-- Exercise data follows --
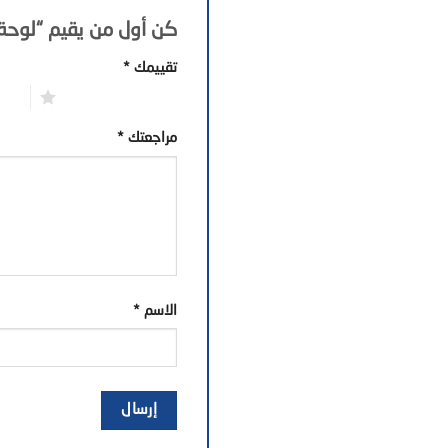
كن أول من يقيم “لوحة جدا
تقييمك
*
1 من أصل 5 نجوم
2 من أصل 5 نجوم
مراجعتك
*
الاسم
*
-- Exercise data concluded --
- Assigned task
For this exercise, retype the listing above word for word and omit the pictures.

- Solution to this exercise
كن أول من يقيم “لوحة جدا
تقييمك
*
1 من أصل 5 نجوم
2 من أصل 5 نجوم
مراجعتك
*
الاسم
*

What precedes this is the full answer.